* **Work required**: Although the entries contain pictures, only their text goes into the copy, set down exactly.

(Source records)

#####

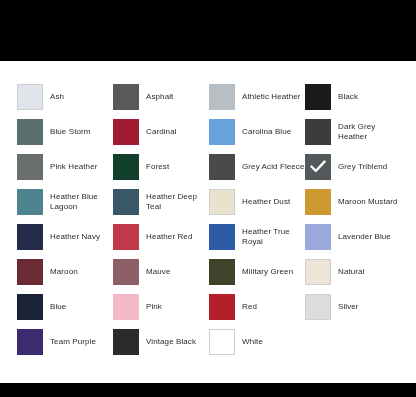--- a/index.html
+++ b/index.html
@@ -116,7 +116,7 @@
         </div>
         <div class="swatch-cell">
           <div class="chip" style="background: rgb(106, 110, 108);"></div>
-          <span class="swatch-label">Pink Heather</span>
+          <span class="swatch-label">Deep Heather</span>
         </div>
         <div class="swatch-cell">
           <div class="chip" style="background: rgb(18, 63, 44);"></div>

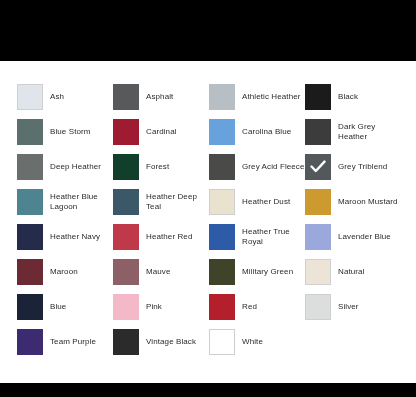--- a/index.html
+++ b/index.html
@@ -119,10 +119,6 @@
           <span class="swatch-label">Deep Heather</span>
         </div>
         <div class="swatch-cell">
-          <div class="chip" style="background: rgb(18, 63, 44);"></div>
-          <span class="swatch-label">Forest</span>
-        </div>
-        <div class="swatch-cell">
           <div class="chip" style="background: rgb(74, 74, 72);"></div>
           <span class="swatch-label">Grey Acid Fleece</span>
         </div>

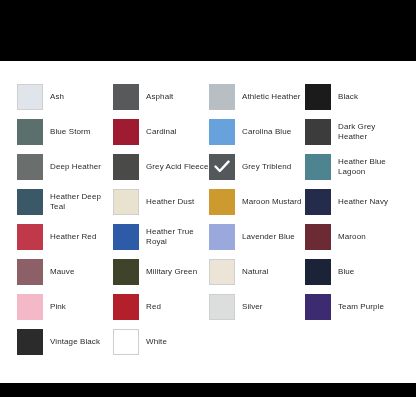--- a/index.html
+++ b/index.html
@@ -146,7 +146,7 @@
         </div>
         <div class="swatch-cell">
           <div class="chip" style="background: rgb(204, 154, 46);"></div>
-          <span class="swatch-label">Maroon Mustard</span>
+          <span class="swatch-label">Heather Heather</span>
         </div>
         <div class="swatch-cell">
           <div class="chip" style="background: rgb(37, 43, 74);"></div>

#####

* **Result of the task**:
--- a/index.html
+++ b/index.html
@@ -116,7 +116,7 @@
         </div>
         <div class="swatch-cell">
           <div class="chip" style="background: rgb(106, 110, 108);"></div>
-          <span class="swatch-label">Pink Heather</span>
+          <span class="swatch-label">Deep Heather</span>
         </div>
         <div class="swatch-cell">
           <div class="chip" style="background: rgb(18, 63, 44);"></div>

--- a/index.html
+++ b/index.html
@@ -119,10 +119,6 @@
           <span class="swatch-label">Deep Heather</span>
         </div>
         <div class="swatch-cell">
-          <div class="chip" style="background: rgb(18, 63, 44);"></div>
-          <span class="swatch-label">Forest</span>
-        </div>
-        <div class="swatch-cell">
           <div class="chip" style="background: rgb(74, 74, 72);"></div>
           <span class="swatch-label">Grey Acid Fleece</span>
         </div>

--- a/index.html
+++ b/index.html
@@ -146,7 +146,7 @@
         </div>
         <div class="swatch-cell">
           <div class="chip" style="background: rgb(204, 154, 46);"></div>
-          <span class="swatch-label">Maroon Mustard</span>
+          <span class="swatch-label">Heather Heather</span>
         </div>
         <div class="swatch-cell">
           <div class="chip" style="background: rgb(37, 43, 74);"></div>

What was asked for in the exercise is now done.